Interactivity Overhaul

What you want, when you want.

-- some guidance developer (circa 2024)

Screenshare of updated UI in Jupyter notebook

Overview

This PR is the first of many focusing on interactivity. It introduces an updated user interface for notebooks, new instrumentation for models, and a respective network layer to handle bidirectional communication between the IPython kernel and JavaScript client. To further support this, models have reworked rendering, added tracing logic to better support replays where required.

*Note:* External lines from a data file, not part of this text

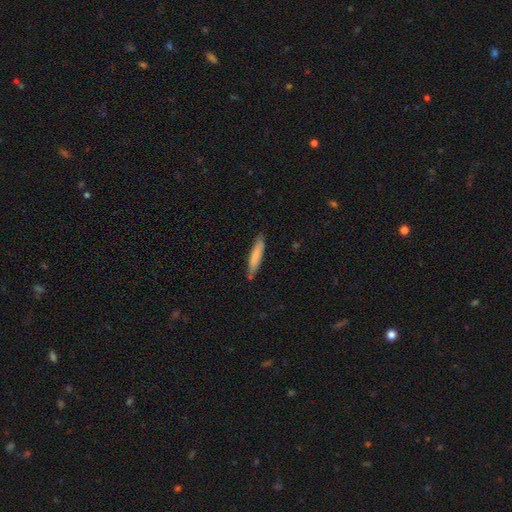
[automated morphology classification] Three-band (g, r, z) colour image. It shows a smooth galaxy with no disk features (77%) that is cigar-shaped (87%). Merging: none (80%).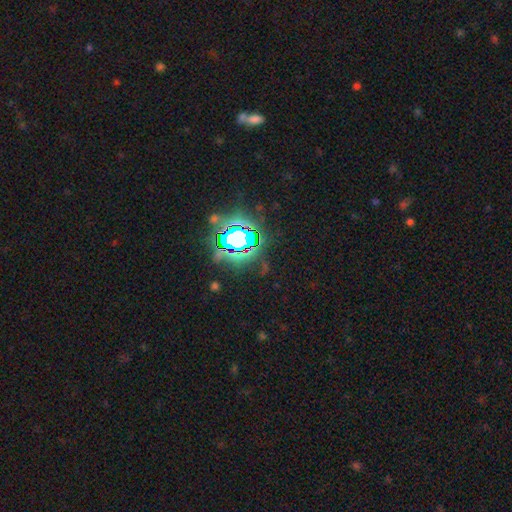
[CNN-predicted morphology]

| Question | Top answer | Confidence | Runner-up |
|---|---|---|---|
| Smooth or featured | star or artifact | 82% | smooth (11%) |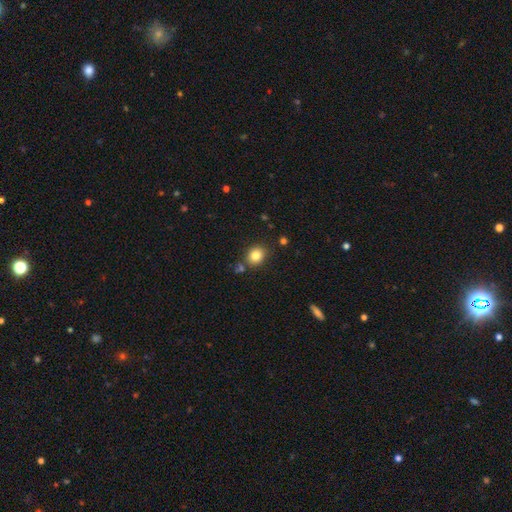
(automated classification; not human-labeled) Overall: smooth (82%). How rounded: round (69%; in between 30%). Merging: none (80%).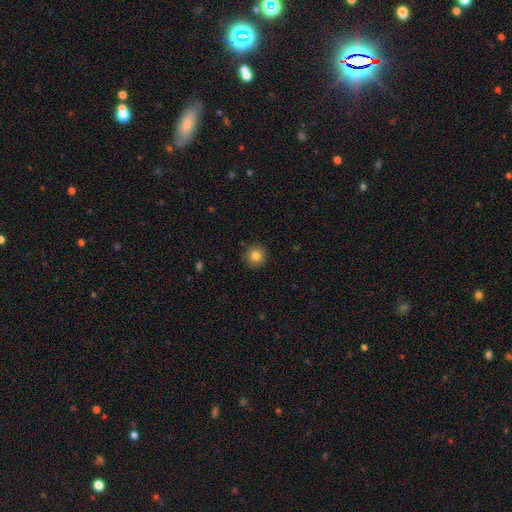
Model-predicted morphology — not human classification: A smooth galaxy with no disk features (82%) that is round (94%).

Vote fractions:
- Smooth or featured? smooth: 82% / star or artifact: 10% / featured or disk: 7%
- How rounded? round: 94% / in between: 5% / cigar-shaped: 1%
- Merging? none: 91% / minor disturbance: 7% / major disturbance: 2% / merger: 1%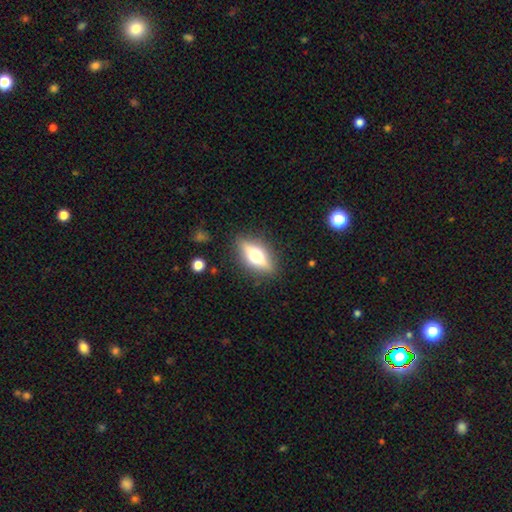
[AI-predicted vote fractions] Smooth or featured?
  - featured or disk: 51% *
  - smooth: 41%
  - star or artifact: 8%
Edge-on disk?
  - yes: 84% *
  - no: 16%
Merging?
  - none: 87% *
  - minor disturbance: 9%
  - major disturbance: 3%
  - merger: 1%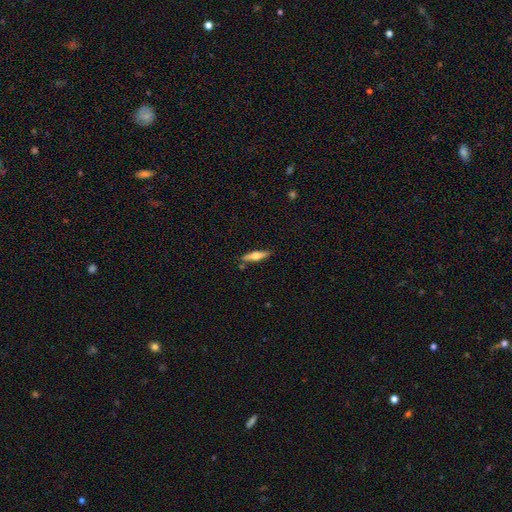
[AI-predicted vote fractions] A smooth galaxy with no disk features (49%).

Vote fractions:
- Smooth or featured? smooth: 49% / featured or disk: 45% / star or artifact: 6%
- Merging? none: 81% / minor disturbance: 12% / merger: 4% / major disturbance: 2%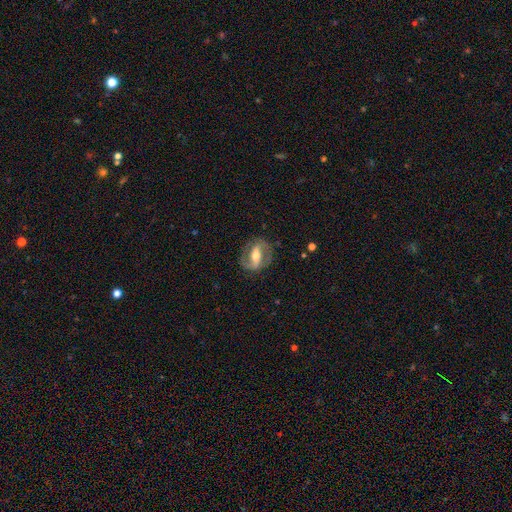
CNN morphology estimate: The model was most divided on "spiral winding": medium: 48%, tight: 28%, loose: 23%. More confident: edge-on disk — no (94%); spiral arm count — 2 (87%); spiral arms — yes (86%); smooth or featured — featured or disk (81%); merging — none (80%); bulge size — moderate (66%); bar — strong (58%).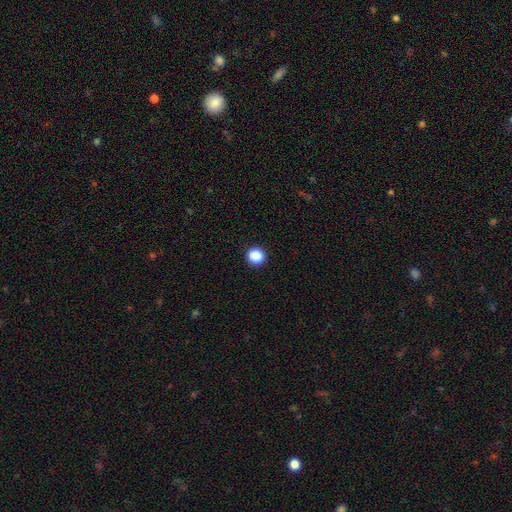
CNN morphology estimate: Smooth or featured: smooth — 88% (star or artifact — 9%)
How rounded: round — 94% (in between — 5%)
Merging: none — 92% (minor disturbance — 5%)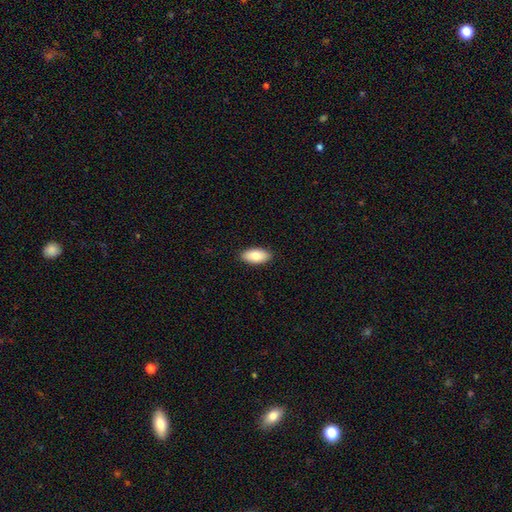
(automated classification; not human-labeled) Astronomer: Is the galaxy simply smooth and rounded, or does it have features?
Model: smooth — 84%.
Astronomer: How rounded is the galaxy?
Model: in between — 92%.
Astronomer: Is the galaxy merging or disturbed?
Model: none — 90%.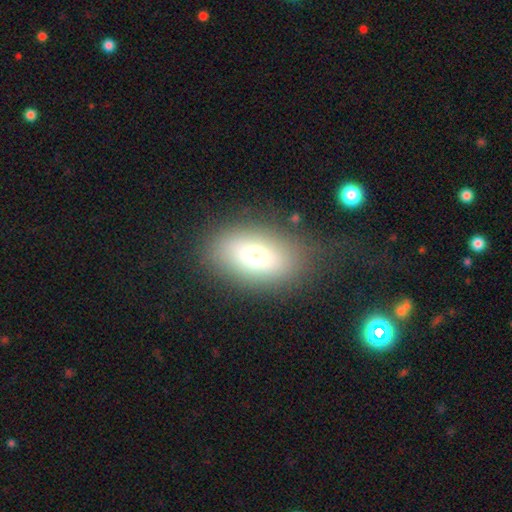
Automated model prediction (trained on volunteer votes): smooth 72%, featured or disk 18%, star or artifact 11%. Down the decision tree: how rounded — in between (87%); merging — none (72%).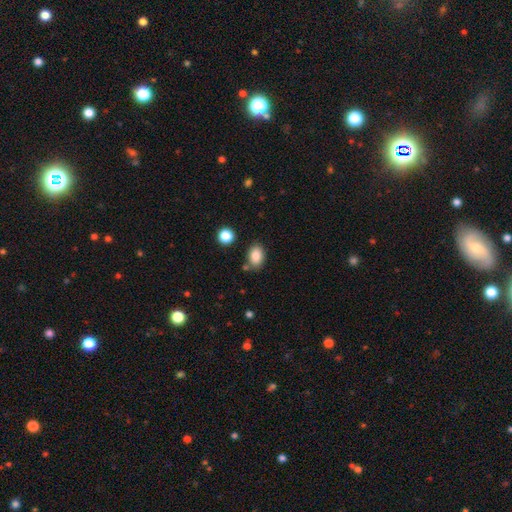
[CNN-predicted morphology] The model was most divided on "how rounded": in between: 80%, round: 19%, cigar-shaped: 1%. More confident: smooth or featured — smooth (85%); merging — none (77%).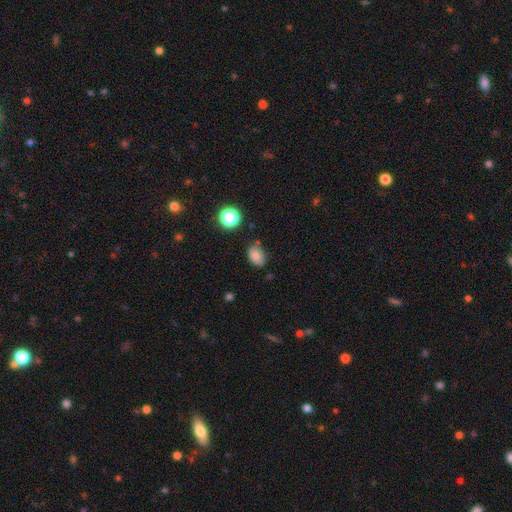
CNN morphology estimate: Q: Smooth or featured?
A: smooth (82%); runner-up: star or artifact (12%)
Q: How rounded?
A: in between (77%); runner-up: round (22%)
Q: Merging?
A: none (72%); runner-up: minor disturbance (20%)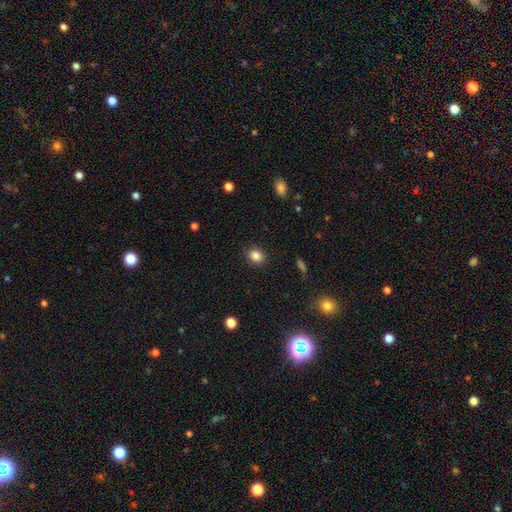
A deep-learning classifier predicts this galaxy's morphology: Smooth or featured? Predicted: smooth (p=0.85). How rounded? Predicted: round (p=0.53). Merging? Predicted: none (p=0.89).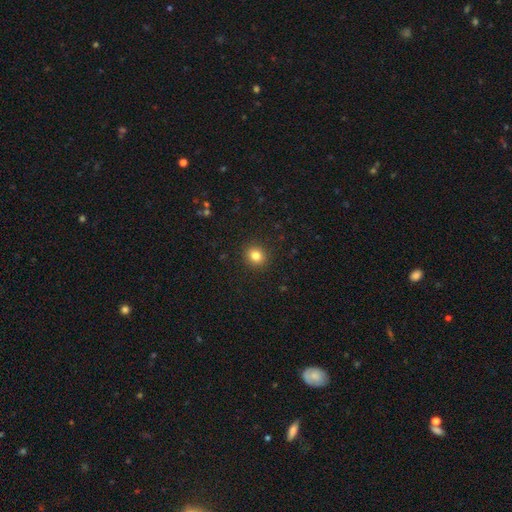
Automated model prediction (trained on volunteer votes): Smooth or featured? smooth (82%)
How rounded? round (84%)
Merging? none (92%)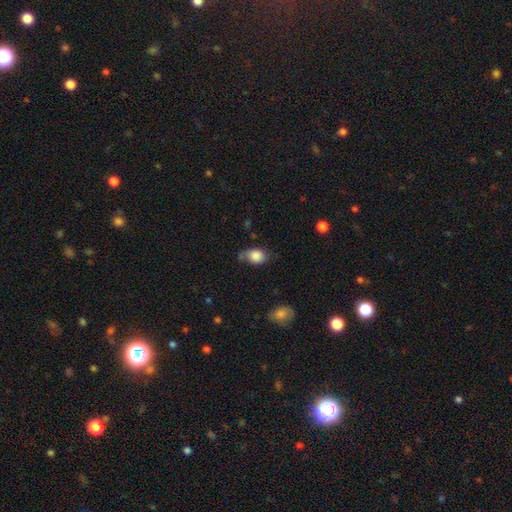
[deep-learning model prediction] This is clearly a smooth galaxy (82%). How rounded: likely in between (67%). Merging: possibly none (49%).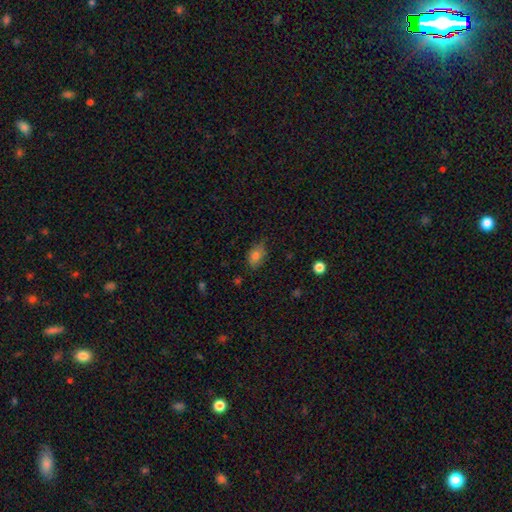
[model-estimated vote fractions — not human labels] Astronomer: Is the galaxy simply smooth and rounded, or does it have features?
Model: smooth — 80%.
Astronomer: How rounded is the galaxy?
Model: in between — 80%.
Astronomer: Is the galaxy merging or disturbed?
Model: none — 67%.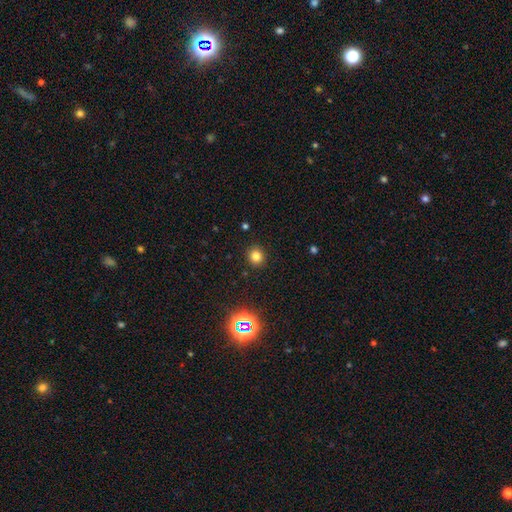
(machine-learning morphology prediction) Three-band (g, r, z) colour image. It shows a smooth galaxy with no disk features (77%) that is round (85%). Merging: none (90%).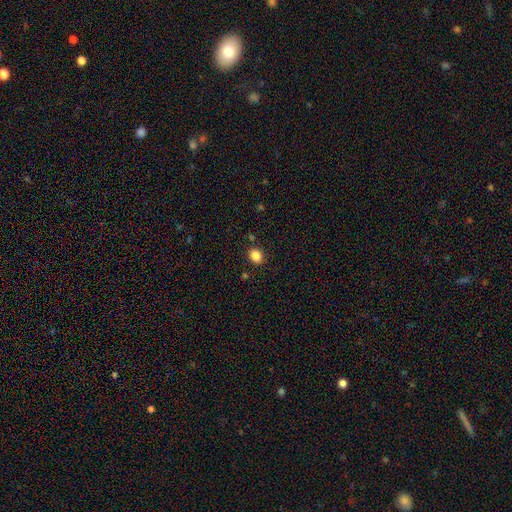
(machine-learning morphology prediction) A smooth galaxy with no disk features (86%) that is round (53%). Merging: none (86%).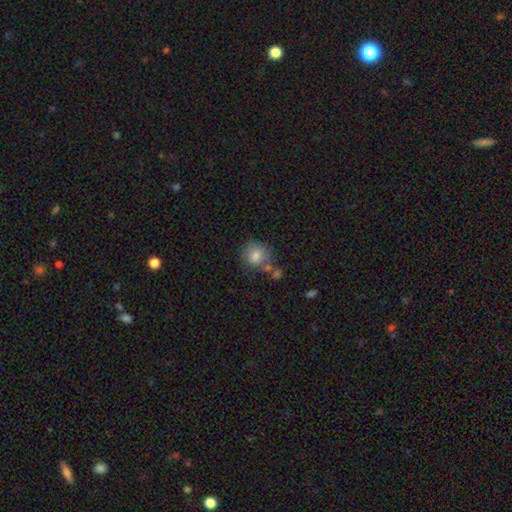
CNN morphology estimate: smooth-or-featured: smooth: 80% | featured or disk: 11% | star or artifact: 10%
  how-rounded: round: 84% | in between: 15% | cigar-shaped: 1%
  merging: none: 66% | merger: 15% | minor disturbance: 15% | major disturbance: 5%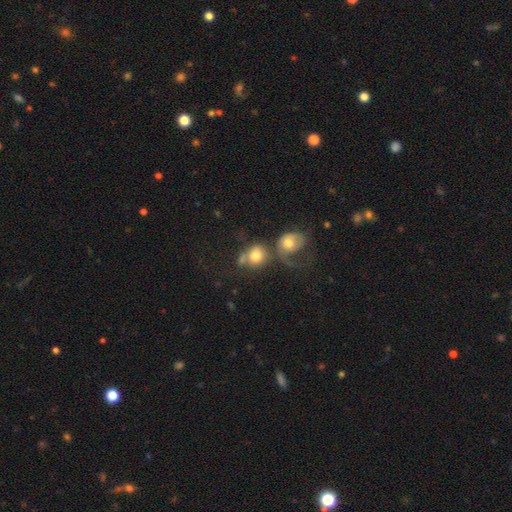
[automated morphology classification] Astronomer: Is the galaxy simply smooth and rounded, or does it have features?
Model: smooth — 68%.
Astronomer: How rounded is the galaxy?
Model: round — 68%.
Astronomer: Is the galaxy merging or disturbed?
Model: merger — 52%.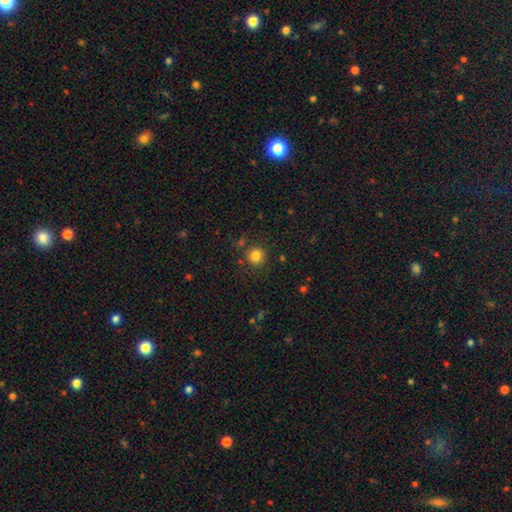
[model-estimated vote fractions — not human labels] The model was most divided on "smooth or featured": smooth: 83%, star or artifact: 12%, featured or disk: 5%. More confident: how rounded — round (93%); merging — none (85%).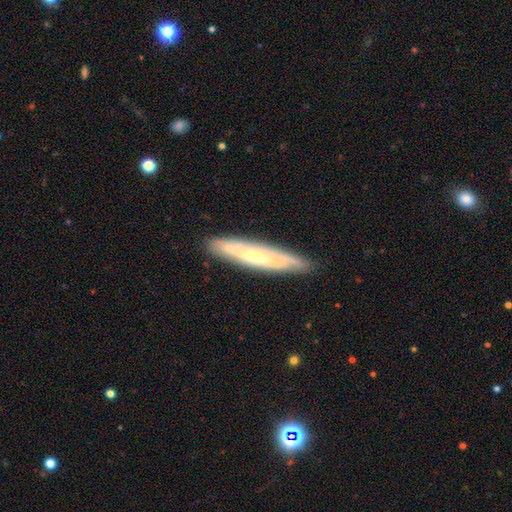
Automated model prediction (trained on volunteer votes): This is likely a featured or disk galaxy (60%). It is likely viewed edge-on (61%). Merging: clearly none (82%).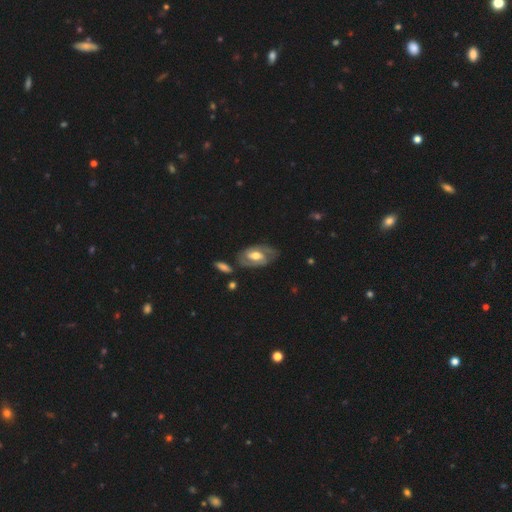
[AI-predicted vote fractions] featured or disk 74%, smooth 21%, star or artifact 5%. Down the decision tree: edge-on disk — no (94%); bar — weak (44%); spiral arms — yes (80%); spiral arm count — 2 (75%); spiral winding — medium (43%); bulge size — moderate (71%); merging — none (68%).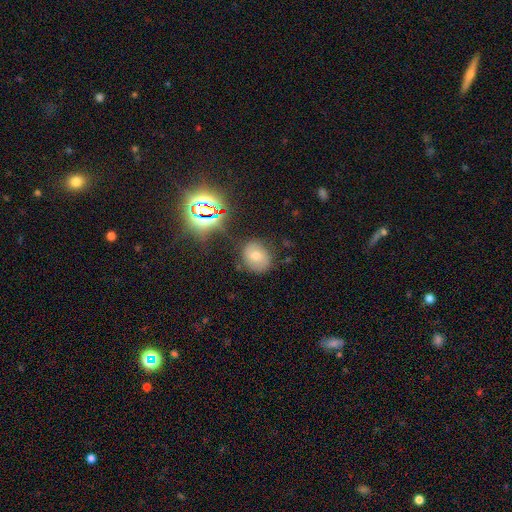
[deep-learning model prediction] The model was most divided on "smooth or featured": smooth: 49%, star or artifact: 27%, featured or disk: 25%. More confident: merging — none (78%).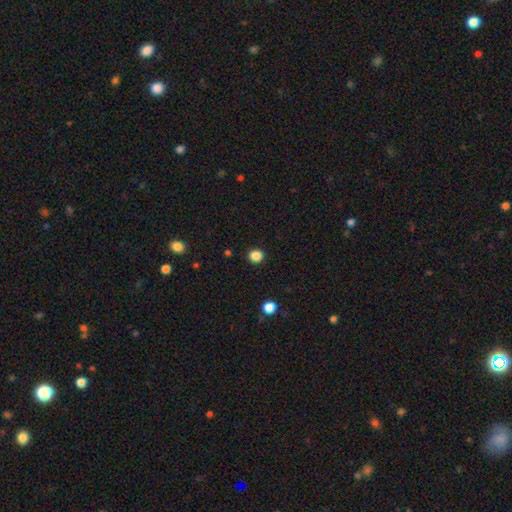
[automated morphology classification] This is clearly a smooth galaxy (87%). How rounded: clearly round (83%). Merging: clearly none (91%).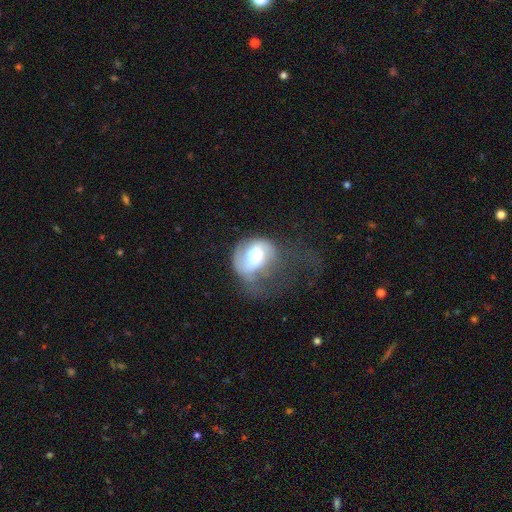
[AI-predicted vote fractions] Smooth or featured? Predicted: featured or disk (p=0.52). Edge-on disk? Predicted: no (p=0.97). Bar? Predicted: no (p=0.52). Spiral arms? Predicted: yes (p=0.72). Bulge size? Predicted: moderate (p=0.50). Merging? Predicted: major disturbance (p=0.46).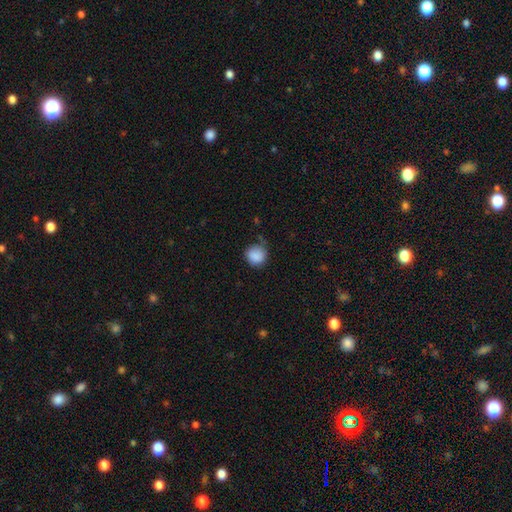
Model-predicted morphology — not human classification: smooth-or-featured: smooth: 88% | star or artifact: 8% | featured or disk: 4%
  how-rounded: round: 87% | in between: 12% | cigar-shaped: 1%
  merging: none: 68% | minor disturbance: 24% | major disturbance: 6% | merger: 3%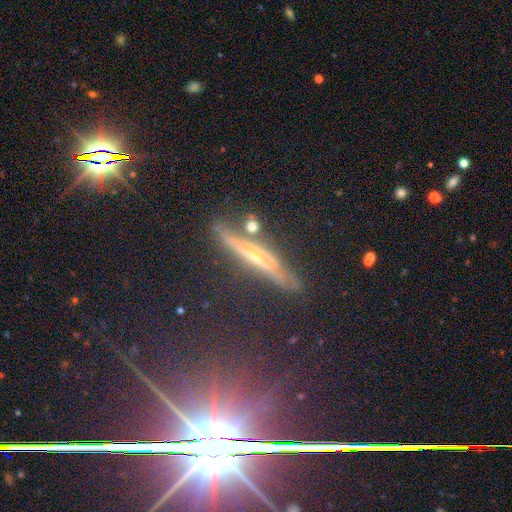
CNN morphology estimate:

This PR also functions as a foundational step towards near future work including rendering across various environments (i.e. terminal support as TUI and append-only outputs), upgraded benchmarking and model inspection.

TL;DR

We added a lot of code to support better model metrics and visualization. We are getting ready for multimedia streaming, and want to have users deep inspect all the models, without overheating the computer.

Acknowledgements

Big shoutouts to:

  • Loc (co-developed this PR): model instrumentation & metrics.
  • Jingya: consult & sketches on enhanced UI design.
  • Harsha: overall feedback & collab on prototypes.

Running this PR

  • cd packages/python/stitch && pip install -e .
  • Go run a notebook.

User Interface

Design principle: All visibility. No magic.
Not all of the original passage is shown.